Visualizing Prophet's changepoint.prior.scale
Dec 2018 · 1206 words · 6 minutes read
As a followup to my post about visualizing Prophet Forecast Output, this post will do the same process of combing purrr/furrr and prophet to run a lot of forecasts in a more structured way and then visualizing the results with gganimate
.
The purpose of this post will be to provide a range of input values to the changepoint.prior.scale
parameter and observe what it does to Prophet’s forecast and it’s confidence intervals. The output will be the gif at the top of this post.
Step 1: Fetch Data
We will use the same data we used in the first post, the number of en.wikipedia.org pageviews by day since October 2015
library( 'pageviews')
library( 'dplyr')
trend_data <-
project_pageviews(
project = "en.wikipedia",
end = as.Date("2019-01-01"),
user_type="user"
)
glimpse(trend_data)
## Observations: 1,184
## Variables: 7
## $ project <chr> "wikipedia", "wikipedia", "wikipedia", "wikipedia"...

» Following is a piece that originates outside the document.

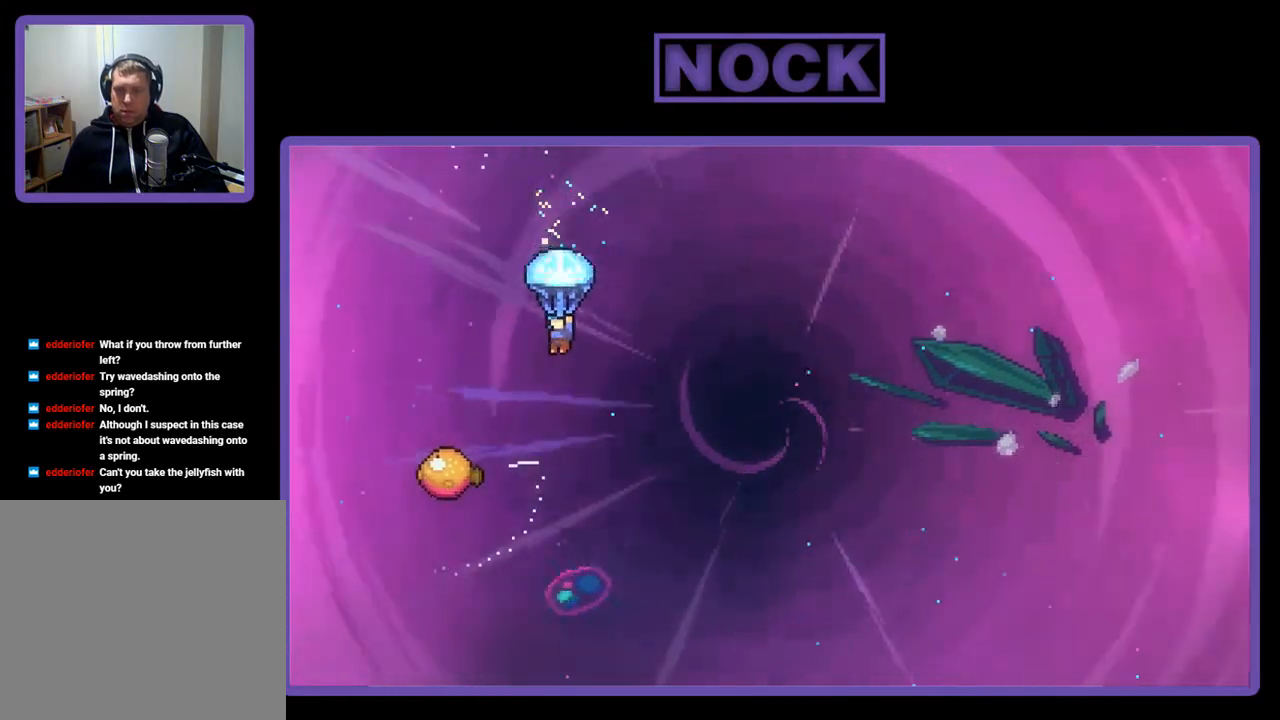
{"buttons": ["R2"], "right_stick": "center", "events": []}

## $ language <chr> "en", "en", "en", "en", "en", "en", "en", "en", "e...
## $ access <chr> "all-access", "all-access", "all-access", "all-acc...
## $ agent <chr> "user", "user", "user", "user", "user", "user", "u...
## $ granularity <chr> "daily", "daily", "daily", "daily", "daily", "dail...
## $ date <dttm> 2015-10-01, 2015-10-02, 2015-10-03, 2015-10-04, 2...
## $ views <dbl> 238845634, 234121441, 221478394, 244396567, 259720...
Now we prepare to feed the data to Prophet by simplifying it to a ‘ds’ (date) and a ‘y’ column.
input <- trend_data %>%
rename(
ds = date,
y = views
) %>%
select(ds,y)
str(input)
## 'data.frame': 1184 obs. of 2 variables:
## $ ds: POSIXct, format: "2015-10-01" "2015-10-02" ...
## $ y : num 2.39e+08 2.34e+08 2.21e+08 2.44e+08 2.60e+08 ...
The parameter we’ll be observing is called the changepoint.prior.scale
. The documentation states this is the: “Parameter modulating the flexibility of the automatic changepoint selection. Large values will allow many changepoints, small values will allow few changepoints”. When I read this I had no idea what this meant practically. I think all documentation should have a “this is what that means for you” translation. In order to see what this does, we will be running a lot of different forecasts with different values of this parameter passed in to observe what happens.
Step 2: Generate a lot of forecasts with different values
We will go through a similar process of generating a new forecast every day, but we will multiply the number of forecasts per day by using several different values of changepoint.prior.scale
. The package author suggests “a starting range for a search would probably be [0.001, 1]. Depending on how many changepoints were specified, 1 would likely be effectively unregularized”. Based on this we’ll choose the following values: c(0.001,0.01,0.05,0.5)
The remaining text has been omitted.